3. Have you ever lived with someone with an alcohol or drug problem?

4. Have you ever lived with someone who hits or belittles you?

5. Are the opinions of others more important than your own?

6. Do you have difficulty adjusting to changes at work or home?

7. Do you feel rejected when significant others spend time with friends?

8. Do you doubt your ability to be who you want to be?

9. Are you uncomfortable expressing your true feelings to others?

10. Have you ever felt inadequate?

11. Do you feel like a “bad person” when you make a mistake?

12. Do you have difficulty taking compliments or gifts?

13. Do you feel humiliation when your child or spouse makes a mistake?

14. Do you think people in your life would go downhill without your constant efforts?

15. Do you frequently wish someone could help you get things done?

16. Do you have difficulty talking to people in authority, such as the police or your boss?

17. Are you confused about who you are or where you are going with your life?

18. Do you have trouble saying “no” when asked for help?

19. Do you have trouble asking for help?

20. Do you have so many things going at once that you can’t do justice to any of them?

If you identify with several of these symptoms; are dissatisfied with yourself or your relationships; you should consider seeking professional help. Arrange for a diagnostic evaluation with a licensed physician or psychologist experienced in treating co-dependency.

How is Co-dependency Treated?

Because co-dependency is usually rooted in a person’s childhood, treatment often involves exploration into early childhood issues and their relationship to current destructive behavior patterns. Treatment includes education, experiential groups, and individual and group therapy through which co-dependents rediscover themselves and identify self-defeating behavior patterns. Treatment also focuses on helping patients getting in touch with feelings that have been buried during childhood and on reconstructing family dynamics. The goal is to allow them to experience their full range of feelings again.

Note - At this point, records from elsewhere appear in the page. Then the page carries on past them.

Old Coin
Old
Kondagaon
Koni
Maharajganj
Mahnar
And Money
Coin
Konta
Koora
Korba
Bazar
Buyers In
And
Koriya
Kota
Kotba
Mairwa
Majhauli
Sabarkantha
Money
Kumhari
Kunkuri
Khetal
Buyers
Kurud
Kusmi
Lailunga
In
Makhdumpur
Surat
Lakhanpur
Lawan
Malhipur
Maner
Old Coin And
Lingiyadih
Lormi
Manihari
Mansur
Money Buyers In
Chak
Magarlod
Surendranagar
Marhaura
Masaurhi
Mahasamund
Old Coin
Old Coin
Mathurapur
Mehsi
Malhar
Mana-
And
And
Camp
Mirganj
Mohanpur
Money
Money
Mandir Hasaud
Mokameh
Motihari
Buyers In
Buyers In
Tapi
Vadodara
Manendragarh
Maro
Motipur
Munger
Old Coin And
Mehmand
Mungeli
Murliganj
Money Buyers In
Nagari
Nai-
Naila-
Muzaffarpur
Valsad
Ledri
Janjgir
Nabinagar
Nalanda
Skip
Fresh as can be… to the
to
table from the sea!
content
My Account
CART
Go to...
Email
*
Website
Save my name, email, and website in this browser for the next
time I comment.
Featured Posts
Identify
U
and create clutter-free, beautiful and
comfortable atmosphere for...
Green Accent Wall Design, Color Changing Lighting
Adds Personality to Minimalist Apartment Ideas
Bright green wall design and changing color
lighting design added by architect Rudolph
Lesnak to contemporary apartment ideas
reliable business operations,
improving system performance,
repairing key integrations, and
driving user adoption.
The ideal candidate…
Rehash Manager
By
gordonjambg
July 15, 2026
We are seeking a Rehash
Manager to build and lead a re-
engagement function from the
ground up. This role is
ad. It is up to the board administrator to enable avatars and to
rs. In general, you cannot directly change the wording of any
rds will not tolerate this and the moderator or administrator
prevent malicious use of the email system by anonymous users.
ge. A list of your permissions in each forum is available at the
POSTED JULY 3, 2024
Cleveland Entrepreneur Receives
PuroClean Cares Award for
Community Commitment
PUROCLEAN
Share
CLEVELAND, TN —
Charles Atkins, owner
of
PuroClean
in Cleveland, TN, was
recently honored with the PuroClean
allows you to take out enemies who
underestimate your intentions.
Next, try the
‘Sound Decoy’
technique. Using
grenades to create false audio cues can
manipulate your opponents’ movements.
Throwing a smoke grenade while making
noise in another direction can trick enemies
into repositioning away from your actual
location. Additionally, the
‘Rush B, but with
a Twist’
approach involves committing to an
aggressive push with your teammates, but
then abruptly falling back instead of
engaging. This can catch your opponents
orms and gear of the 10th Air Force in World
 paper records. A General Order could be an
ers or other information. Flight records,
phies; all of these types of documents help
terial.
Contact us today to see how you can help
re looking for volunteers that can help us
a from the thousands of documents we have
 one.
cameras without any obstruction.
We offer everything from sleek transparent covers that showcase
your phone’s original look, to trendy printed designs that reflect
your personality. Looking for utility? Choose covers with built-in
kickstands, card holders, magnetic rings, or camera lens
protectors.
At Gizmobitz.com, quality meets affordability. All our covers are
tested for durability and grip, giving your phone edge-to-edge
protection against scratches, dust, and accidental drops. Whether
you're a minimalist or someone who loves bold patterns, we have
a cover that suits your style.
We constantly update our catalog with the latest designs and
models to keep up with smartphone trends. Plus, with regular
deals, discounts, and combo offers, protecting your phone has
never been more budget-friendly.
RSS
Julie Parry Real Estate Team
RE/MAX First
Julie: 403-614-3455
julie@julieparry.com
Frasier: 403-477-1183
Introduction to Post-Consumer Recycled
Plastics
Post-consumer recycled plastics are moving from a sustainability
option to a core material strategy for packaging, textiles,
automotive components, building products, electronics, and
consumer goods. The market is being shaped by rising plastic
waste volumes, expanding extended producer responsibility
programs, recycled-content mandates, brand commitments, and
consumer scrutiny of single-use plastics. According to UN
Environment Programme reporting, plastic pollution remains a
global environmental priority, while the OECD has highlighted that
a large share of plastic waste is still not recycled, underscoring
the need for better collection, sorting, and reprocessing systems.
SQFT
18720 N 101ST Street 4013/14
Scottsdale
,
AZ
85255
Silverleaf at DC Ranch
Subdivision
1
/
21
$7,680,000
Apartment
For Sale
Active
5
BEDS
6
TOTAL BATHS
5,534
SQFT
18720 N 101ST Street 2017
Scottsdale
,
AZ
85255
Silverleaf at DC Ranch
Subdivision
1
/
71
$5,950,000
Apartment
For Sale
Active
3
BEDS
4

When Co-dependency Hits Home

The first step in changing unhealthy behavior is to understand it. It is important for co-dependents and their family members to educate themselves about the course and cycle of addiction and how it extends into their relationships. Libraries, drug and alcohol abuse treatment centers and mental health centers often offer educational materials and programs to the public.

A lot of change and growth is necessary for the co-dependent and his or her family. Any caretaking behavior that allows or enables abuse to continue in the family needs to be recognized and stopped. The co-dependent must identify and embrace his or her feelings and needs. This may include learning to say “no,” to be loving yet tough, and learning to be self-reliant. People find freedom, love, and serenity in their recovery.

Hope lies in learning more. The more you understand co-dependency the better you can cope with its effects. Reaching out for information and assistance can help someone live a healthier, more fulfilling life.